COLLECTED MATERIAL Block Start

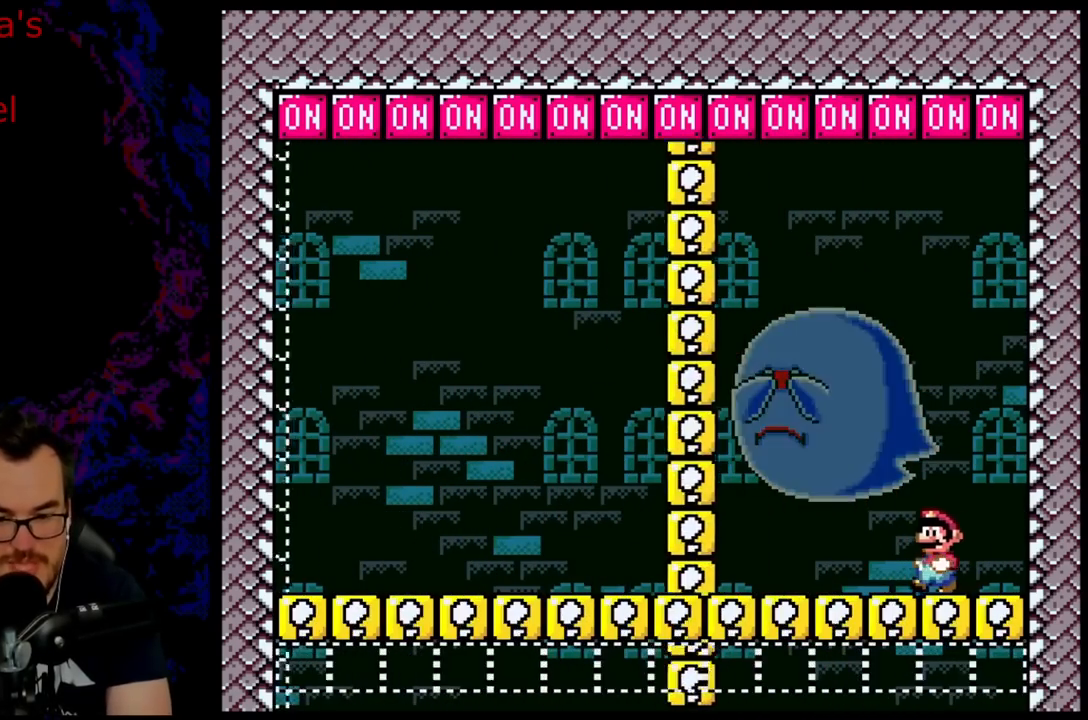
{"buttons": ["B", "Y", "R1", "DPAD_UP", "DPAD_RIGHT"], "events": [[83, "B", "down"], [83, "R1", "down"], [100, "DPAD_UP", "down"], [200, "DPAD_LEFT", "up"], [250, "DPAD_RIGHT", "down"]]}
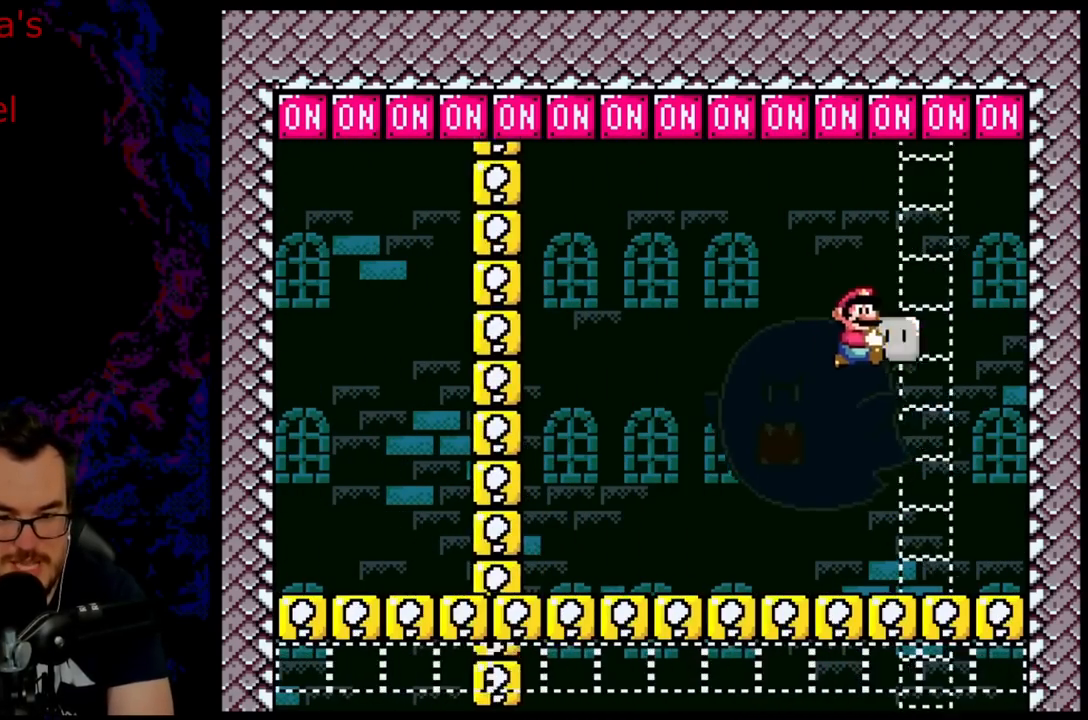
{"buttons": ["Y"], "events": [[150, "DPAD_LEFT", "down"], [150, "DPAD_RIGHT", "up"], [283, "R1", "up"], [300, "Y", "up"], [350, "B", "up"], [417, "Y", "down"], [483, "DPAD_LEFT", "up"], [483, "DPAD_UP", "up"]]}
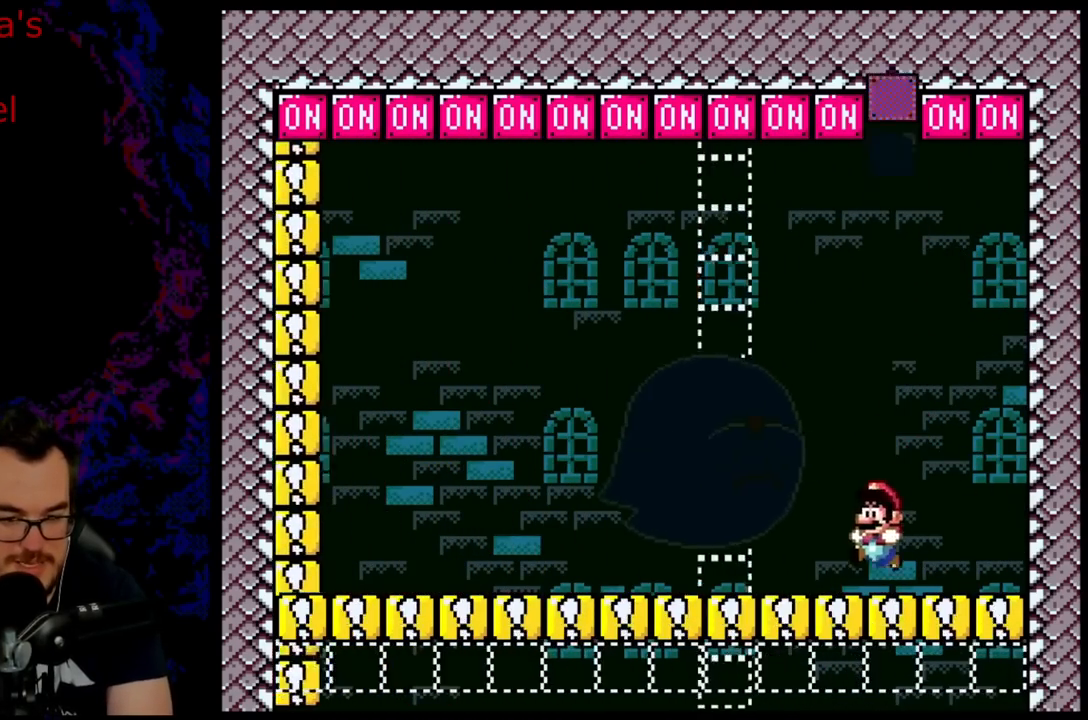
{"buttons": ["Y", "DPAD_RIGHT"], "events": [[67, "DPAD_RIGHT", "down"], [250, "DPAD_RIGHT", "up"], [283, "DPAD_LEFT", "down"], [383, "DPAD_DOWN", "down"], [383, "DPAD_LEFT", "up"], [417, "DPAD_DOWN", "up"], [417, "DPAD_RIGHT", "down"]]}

COLLECTED MATERIAL Block End

Each line of the data above is to be output exactly; the pictures are not to appear.

TASK ANSWER
{"buttons": ["B", "Y", "R1", "DPAD_UP", "DPAD_RIGHT"], "events": [[83, "B", "down"], [83, "R1", "down"], [100, "DPAD_UP", "down"], [200, "DPAD_LEFT", "up"], [250, "DPAD_RIGHT", "down"]]}
{"buttons": ["Y"], "events": [[150, "DPAD_LEFT", "down"], [150, "DPAD_RIGHT", "up"], [283, "R1", "up"], [300, "Y", "up"], [350, "B", "up"], [417, "Y", "down"], [483, "DPAD_LEFT", "up"], [483, "DPAD_UP", "up"]]}
{"buttons": ["Y", "DPAD_RIGHT"], "events": [[67, "DPAD_RIGHT", "down"], [250, "DPAD_RIGHT", "up"], [283, "DPAD_LEFT", "down"], [383, "DPAD_DOWN", "down"], [383, "DPAD_LEFT", "up"], [417, "DPAD_DOWN", "up"], [417, "DPAD_RIGHT", "down"]]}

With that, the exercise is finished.